It had been a perfectly clear, sunny day until I spotted some huge clouds approaching quickly from the northwest. Though we continued fishing, I kept a close eye on the changing weather, and soon I noticed that the front of the nearest clouds appeared to be sliced straight down as though an invisible knife had severed the leading edge. Having never seen such a phenomenon, and knowing that I was responsible for my client’s welfare, I decided to run away from the menacing storm before it hit.
We quickly strapped down the rods, put on our life jackets, fired up the big outboard and headed southeast as fast as the boat would go. I had been near the midsection of Bald Ridge Creek on Lake Lanier, and my client’s house was near the back of Young Deer Creek. Though I knew it would be tricky, I thought maybe I could make it out of one creek into the other before the winds caught us. It was a very poor judgment!
Just as I turned back into the mouth of Young Deer Creek, a tremendous gust of wind hit us broadside! Even though I was running more than 60 miles per hour, my twenty foot long bass boat was lifted out of the water and moved some 30 feet in the air! Since in my younger days, I had been a competent race car driver, I knew to keep my foot on the throttle and hang on to the steering wheel. Sure enough, when the boat came down, the big propeller bit into the water, the wheel was straight, and we were headed up the creek in one piece.
It was then that I looked over to see how my client had taken this bone-chilling experience, and I was stunned to see that he had a big smile on his face. I couldn’t believe it!
“Are you okay?” I asked. “Wasn’t that interesting?” was all that he replied, but I came to learn that Robert A. Lipson, M.D. found everything in life “interesting,” and had a zest for life and learning that few ever find. He was the absolute best client that this old fishing guide ever had and a true friend in every sense of the word! Others may have known him for many of his other accomplishments as a community leader, wonderful family man, CEO of WellStar, or excellent photographer, but myself and the other fishermen at Lake Lanier always new him affectionately as “Dr. Bob”.

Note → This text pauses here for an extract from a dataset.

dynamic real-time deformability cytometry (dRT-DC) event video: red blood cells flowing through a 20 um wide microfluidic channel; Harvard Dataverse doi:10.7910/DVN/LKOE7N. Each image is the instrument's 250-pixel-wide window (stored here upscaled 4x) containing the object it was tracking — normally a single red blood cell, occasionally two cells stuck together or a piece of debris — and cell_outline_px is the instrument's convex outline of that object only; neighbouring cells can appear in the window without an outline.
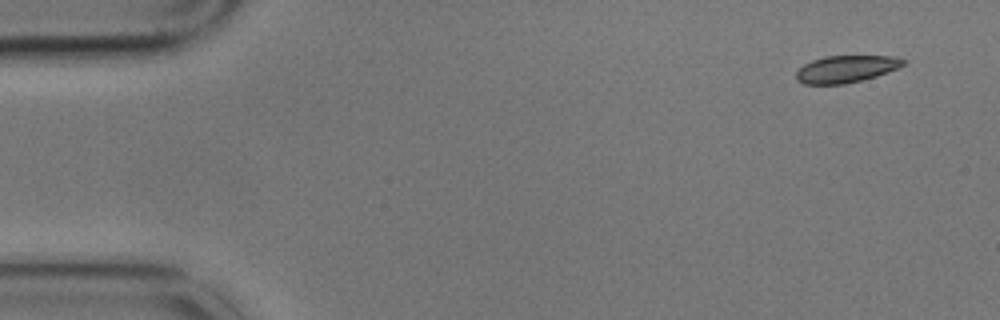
{"species": "common noctule bat (a hibernating species)", "species_latin": "Nyctalus noctula", "temperature_condition": "cold", "stored_images_in_passage": 3, "camera_frame_rate_fps": 3000, "um_per_image_px": 0.085, "animal": {"sex": "male", "body_mass_g": 17.9}, "frame": {"image": 1, "passage_image": 1, "time_ms": 0.0, "image_size_px": [1000, 320], "cell_outline_px": [[904, 64], [896, 68], [876, 76], [844, 84], [804, 84], [796, 80], [796, 72], [804, 64], [812, 60], [824, 56], [896, 56], [904, 60]], "centroid_in_image_um": [71.87, 5.86], "position_along_channel_um": 13.1, "area_um2": 16.7}}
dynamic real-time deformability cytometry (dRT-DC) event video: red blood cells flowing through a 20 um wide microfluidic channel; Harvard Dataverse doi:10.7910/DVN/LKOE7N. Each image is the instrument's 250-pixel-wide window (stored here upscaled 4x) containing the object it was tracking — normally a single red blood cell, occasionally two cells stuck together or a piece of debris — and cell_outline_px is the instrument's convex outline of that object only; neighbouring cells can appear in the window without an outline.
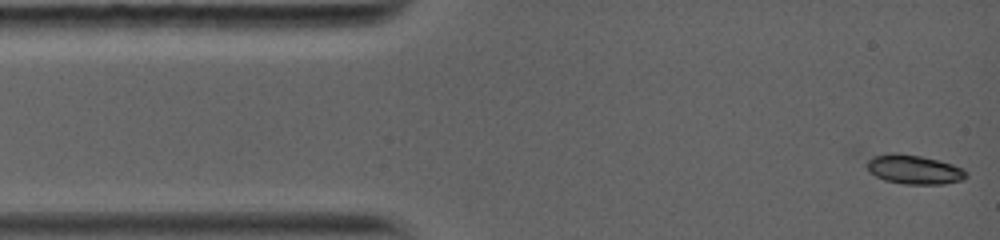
{"species": "common noctule bat (a hibernating species)", "species_latin": "Nyctalus noctula", "temperature_condition": "warm", "stored_images_in_passage": 35, "camera_frame_rate_fps": 5000, "um_per_image_px": 0.085, "animal": {"sex": "female", "body_mass_g": 19.0, "forearm_length_mm": 56.7}, "frame": {"image": 1, "passage_image": 1, "time_ms": 0.0, "image_size_px": [1000, 240], "cell_outline_px": [[968, 176], [964, 180], [944, 184], [904, 184], [884, 180], [876, 176], [864, 164], [860, 156], [892, 152], [896, 152], [920, 156], [952, 164], [964, 168], [968, 172]], "centroid_in_image_um": [77.6, 14.38], "position_along_channel_um": 7.4, "area_um2": 17.57}}
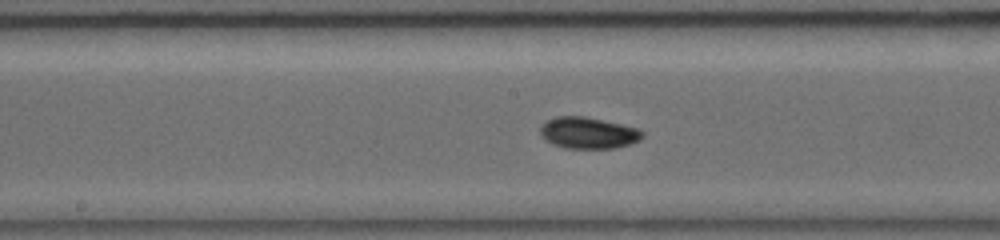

Though I’m sure that he was pursuing a new facet of life that intrigued him, I was shocked and saddened to hear that Dr. Bob was killed this past week on a motorcycle that he had purchased at a charity auction. I’m sure that thousands of people he touched in life will grieve at his passing, but for me, I will rejoice for the hundreds of hours we spent together in every imaginable kind of weather during the magnificent changes of seasons, as we pursued the wily bass at Lake Lanier and the colorful trout in the Chattahoochee River. I learned a long time ago that it’s not the money you make or the exotic places you visit that are remembered…it’s the special people that you meet along the way, and for me, Dr. Bob was at the top of the list!